**Stated problem:**
Copy the rows again, changing "collectors" to "collected by" wherever it occurs and leaving everything else untouched.

**Entries supplied:**
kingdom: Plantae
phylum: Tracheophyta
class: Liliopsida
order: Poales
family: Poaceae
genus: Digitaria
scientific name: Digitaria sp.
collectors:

**Exercise solution:**
kingdom: Plantae
phylum: Tracheophyta
class: Liliopsida
order: Poales
family: Poaceae
genus: Digitaria
scientific name: Digitaria sp.
collected by:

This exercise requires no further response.